Tag: tracking

Tracking vs advertising

We tend to use words to denote something right up to the time that term becomes untenable. Someone has to invent a better one. Take mobile phones, for example. They’re literally named after the least-used app on there, so we’re crying out for a different way to refer to them. Perhaps a better name would be ‘trackers’.

These days, most people use mobile devices for social networking. These are available free at the point of access, funded by what we’re currently calling ‘advertising’. However, as this author notes, it’s nothing of the sort:

What we have today is not advertising. The amount of personally identifiable information companies have about their customers is absolutely perverse. Some of the world’s largest companies are in the business of selling your personal information for use in advertising. This might sound innocuous but the tracking efforts of these companies are so accurate that many people believe that Facebook listens to their conversations to serve them relevant ads. Even if it’s true that the microphone is not used, the sum of all other data collected is still enough to show creepily relevant advertising.

Unfortunately, the author doesn’t seem to have come to the conclusion yet that it’s the logic of capitalism that go us here. Instead, he just points out that people’s privacy is being abused.

[P]eople now get most of their information from social networks yet these networks dictate the order in which content is served to the user. Google makes the worlds most popular mobile operating system and it’s purpose is drive the company’s bottom line (ad blocking is forbidden). “Smart” devices are everywhere and companies are jumping over each other to put more shit in your house so they can record your movements and sell the information to advertisers. This is all a blatant abuse of privacy that is completely toxic to society.

Agreed, and it’s easy to feel a little helpless against this onslaught. While it’s great to have a list of things that users can do, if those things are difficult to implement and/or hard to understand, then it’s an uphill battle.

That being said, the three suggestions he makes are use

To combat this trend, I have taken the following steps and I think others should join the movement:

  • Aggressively block all online advertisements
  • Don’t succumb to the “curated” feeds
  • Not every device needs to be “smart”

I feel I’m already way ahead of the author in this regard:

  • Aggressively block all online advertisements
  • Don’t succumb to the “curated” feeds
    • I quit Facebook years ago, haven’t got an Instagram account, and pretty much only post links to my own spaces on Twitter and LinkedIn.
  • Not every device needs to be “smart”
    • I don’t really use my Philips Hue lights, and don’t have an Amazon Alexa — or even the Google Assistant on my phone).

It’s not easy to stand up to Big Tech. The amount of money they pour into things make their ‘innovations’ seem inevitable. They can afford to make things cheap and frictionless so you get hooked.
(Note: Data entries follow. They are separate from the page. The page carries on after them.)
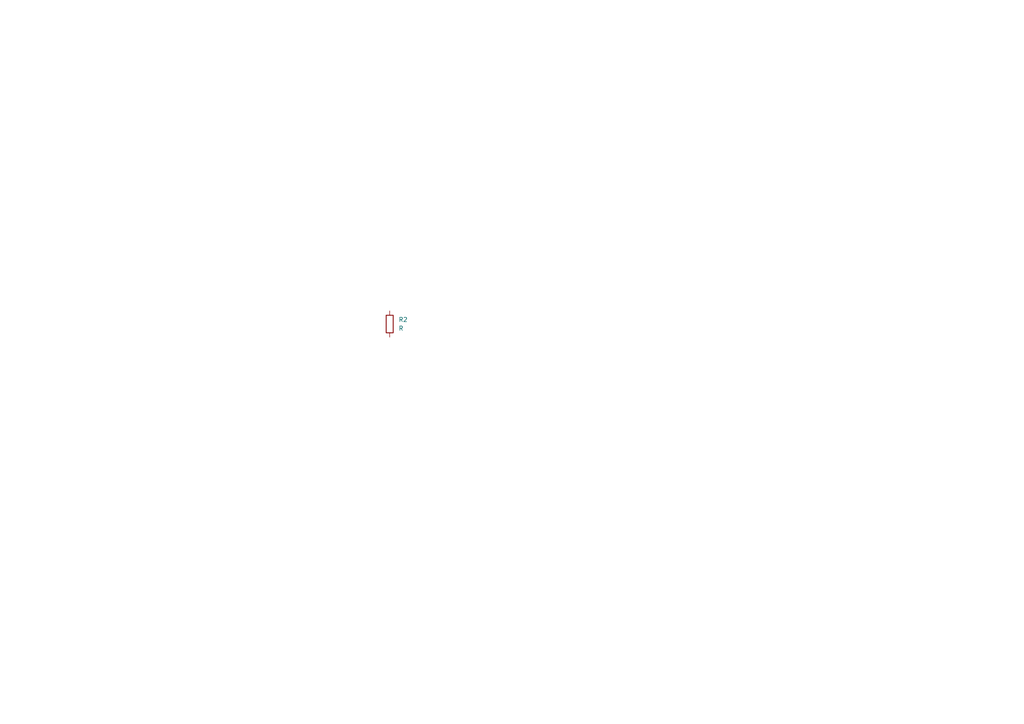
<source format=kicad_sch>
(kicad_sch (version 20211123) (generator eeschema)

  (uuid ffc55a7f-ce3c-469a-a291-59ed07aea6d1)

  (paper "A4")

  


  (symbol (lib_id "Device:R") (at 113.03 93.98 0) (unit 1)
    (in_bom yes) (on_board yes) (fields_autoplaced)
    (uuid 1bb1f3ad-9357-4fe5-b75c-87cad02ac9e3)
    (property "Reference" "R2" (id 0) (at 115.57 92.7099 0)
      (effects (font (size 1.27 1.27)) (justify left))
    )
    (property "Value" "R" (id 1) (at 115.57 95.2499 0)
      (effects (font (size 1.27 1.27)) (justify left))
    )
    (property "Footprint" "" (id 2) (at 111.252 93.98 90)
      (effects (font (size 1.27 1.27)) hide)
    )
    (property "Datasheet" "~" (id 3) (at 113.03 93.98 0)
      (effects (font (size 1.27 1.27)) hide)
    )
    (pin "1" (uuid be3d5e00-b53b-49df-ae09-a51748a4ed88))
    (pin "2" (uuid 99bf1d69-74a8-448a-a4d8-28c8c6ee080a))
  )
)

</source>
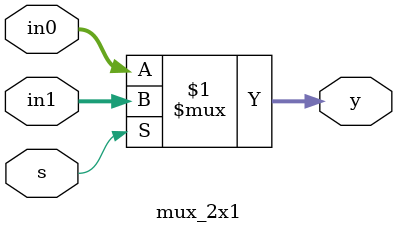
<source format=sv>
`timescale 1ns / 1ps

module mux_2x1 #(parameter WIDTH = 32)(
  input logic [WIDTH-1:0]in0,in1,
  input logic s,
  output logic [WIDTH-1:0]y
    );
    
    assign y = s ? in1: in0;
    
endmodule

</source>
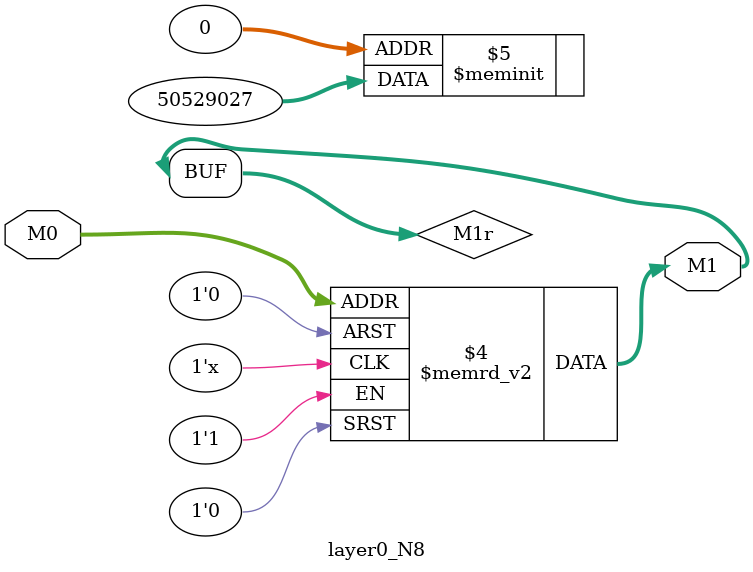
<source format=v>
module layer0_N8 ( input [3:0] M0, output [1:0] M1 );

	(*rom_style = "distributed" *) reg [1:0] M1r;
	assign M1 = M1r;
	always @ (M0) begin
		case (M0)
			4'b0000: M1r = 2'b11;
			4'b1000: M1r = 2'b11;
			4'b0100: M1r = 2'b11;
			4'b1100: M1r = 2'b11;
			4'b0010: M1r = 2'b00;
			4'b1010: M1r = 2'b00;
			4'b0110: M1r = 2'b00;
			4'b1110: M1r = 2'b00;
			4'b0001: M1r = 2'b00;
			4'b1001: M1r = 2'b00;
			4'b0101: M1r = 2'b00;
			4'b1101: M1r = 2'b00;
			4'b0011: M1r = 2'b00;
			4'b1011: M1r = 2'b00;
			4'b0111: M1r = 2'b00;
			4'b1111: M1r = 2'b00;

		endcase
	end
endmodule

</source>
As an aside, it’s interesting to note that those that previously defended Apple as somehow ‘different’ on privacy, despite being the world’s most profitable company, are starting to backtrack.

Source: Nicholas Rempel

Every part of your digital life is being tracked, packaged up, and sold

I’ve just installed Lumen Privacy Monitor on my Android smartphone after reading this blog post from Mozilla:

New research co-authored by Mozilla Fellow Rishab Nithyanand explores just this: The opaque realm of third-party trackers and what they know about us. The research is titled “Apps, Trackers, Privacy, and Regulators: A Global Study of the Mobile Tracking Ecosystem,” and is authored by researchers at Stony Brook University, Data & Society, IMDEA Networks, ICSI, Princeton University, Corelight, and the University of Massachusetts Amherst.

[…]

In all, the team identified 2,121 trackers — 233 of which were previously unknown to popular advertising and tracking blacklists. These trackers collected personal data like Android IDs, phone numbers, device fingerprints, and MAC addresses.
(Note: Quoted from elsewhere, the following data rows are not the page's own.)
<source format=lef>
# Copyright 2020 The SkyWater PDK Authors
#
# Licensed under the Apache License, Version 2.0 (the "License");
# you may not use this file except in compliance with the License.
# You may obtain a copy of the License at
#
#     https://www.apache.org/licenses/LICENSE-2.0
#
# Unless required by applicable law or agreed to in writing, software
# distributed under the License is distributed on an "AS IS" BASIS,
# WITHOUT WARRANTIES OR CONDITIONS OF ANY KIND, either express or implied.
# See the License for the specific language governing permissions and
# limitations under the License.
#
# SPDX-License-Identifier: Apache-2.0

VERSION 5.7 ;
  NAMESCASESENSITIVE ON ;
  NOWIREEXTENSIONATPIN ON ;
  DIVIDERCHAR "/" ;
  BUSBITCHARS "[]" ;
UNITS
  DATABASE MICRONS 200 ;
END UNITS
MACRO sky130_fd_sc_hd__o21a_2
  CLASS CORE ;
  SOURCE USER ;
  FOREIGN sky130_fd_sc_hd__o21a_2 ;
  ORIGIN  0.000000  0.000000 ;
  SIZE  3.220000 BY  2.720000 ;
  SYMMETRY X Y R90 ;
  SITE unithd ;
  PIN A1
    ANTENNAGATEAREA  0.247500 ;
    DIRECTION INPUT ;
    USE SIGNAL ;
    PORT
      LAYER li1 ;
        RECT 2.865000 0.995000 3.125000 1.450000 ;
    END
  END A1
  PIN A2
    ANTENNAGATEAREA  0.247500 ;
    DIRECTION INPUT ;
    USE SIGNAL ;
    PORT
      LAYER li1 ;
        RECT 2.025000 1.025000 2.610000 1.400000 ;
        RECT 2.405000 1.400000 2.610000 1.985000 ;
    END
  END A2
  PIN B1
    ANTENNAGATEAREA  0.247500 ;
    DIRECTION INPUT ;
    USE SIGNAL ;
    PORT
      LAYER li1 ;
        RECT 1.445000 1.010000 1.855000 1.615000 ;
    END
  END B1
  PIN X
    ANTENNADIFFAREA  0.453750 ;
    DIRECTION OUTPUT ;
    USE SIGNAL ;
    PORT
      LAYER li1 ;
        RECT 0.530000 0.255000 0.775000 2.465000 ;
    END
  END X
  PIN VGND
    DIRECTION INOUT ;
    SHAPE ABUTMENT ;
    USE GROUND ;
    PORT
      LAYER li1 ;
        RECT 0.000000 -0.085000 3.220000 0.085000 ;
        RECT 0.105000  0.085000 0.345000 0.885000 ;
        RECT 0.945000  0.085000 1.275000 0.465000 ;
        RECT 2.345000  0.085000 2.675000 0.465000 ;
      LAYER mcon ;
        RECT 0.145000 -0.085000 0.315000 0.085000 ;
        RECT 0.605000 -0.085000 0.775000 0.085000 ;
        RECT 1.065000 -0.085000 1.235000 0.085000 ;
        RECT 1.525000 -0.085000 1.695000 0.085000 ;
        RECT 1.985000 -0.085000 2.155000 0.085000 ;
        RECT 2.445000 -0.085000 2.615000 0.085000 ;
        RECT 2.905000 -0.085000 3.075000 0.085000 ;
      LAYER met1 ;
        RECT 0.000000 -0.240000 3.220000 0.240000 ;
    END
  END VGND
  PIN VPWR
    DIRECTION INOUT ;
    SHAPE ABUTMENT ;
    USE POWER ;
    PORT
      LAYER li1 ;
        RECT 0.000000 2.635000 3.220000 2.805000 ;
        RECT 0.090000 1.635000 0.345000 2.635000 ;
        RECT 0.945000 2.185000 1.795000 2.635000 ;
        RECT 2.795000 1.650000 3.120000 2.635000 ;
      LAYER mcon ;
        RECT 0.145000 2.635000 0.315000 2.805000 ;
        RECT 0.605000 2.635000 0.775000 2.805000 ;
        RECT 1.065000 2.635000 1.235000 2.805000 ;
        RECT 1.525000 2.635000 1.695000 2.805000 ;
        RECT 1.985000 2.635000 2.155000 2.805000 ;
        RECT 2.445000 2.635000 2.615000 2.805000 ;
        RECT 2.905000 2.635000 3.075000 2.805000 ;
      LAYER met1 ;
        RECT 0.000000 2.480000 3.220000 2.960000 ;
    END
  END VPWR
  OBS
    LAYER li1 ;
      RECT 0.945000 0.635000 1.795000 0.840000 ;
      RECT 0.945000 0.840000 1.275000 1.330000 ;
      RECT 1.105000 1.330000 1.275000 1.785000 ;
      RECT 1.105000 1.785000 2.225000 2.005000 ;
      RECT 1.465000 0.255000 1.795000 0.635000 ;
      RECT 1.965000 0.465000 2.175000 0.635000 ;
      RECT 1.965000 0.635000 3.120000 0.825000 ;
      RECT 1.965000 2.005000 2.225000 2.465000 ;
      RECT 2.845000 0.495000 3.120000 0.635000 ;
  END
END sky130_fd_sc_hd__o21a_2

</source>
The link to the full report is linked to in the quotation above, but the high-level findings were:

»Most trackers are owned by just a few parent organizations. The authors report that sixteen of the 20 most pervasive trackers are owned by Alphabet. Other parent organizations include Facebook and Verizon. “There is a clear oligopoly happening in the ecosystem,” Nithyanand says.

» Mobile games and educational apps are the two categories with the highest number of trackers. Users of news and entertainment apps are also exposed to a wide range of trackers. In a separate paper co-authored by Vallina-Rodriguez, he explores the intersection of mobile tracking and apps for youngsters: “Is Our Children’s Apps Learning?

» Cross-device tracking is widespread. The vast majority of mobile trackers are also active on the desktop web, allowing companies to link together personal data produced in both ecosystems. “Cross-platform tracking is already happening everywhere,” Nithyanand says. “Fifteen of the top 20 organizations active in the mobile advertising space also have a presence in the web advertising space.”

We’re finally getting the stage where a large portion of the population can’t really ignore the fact that they’re using free services in return for pervasive and always-on surveillance.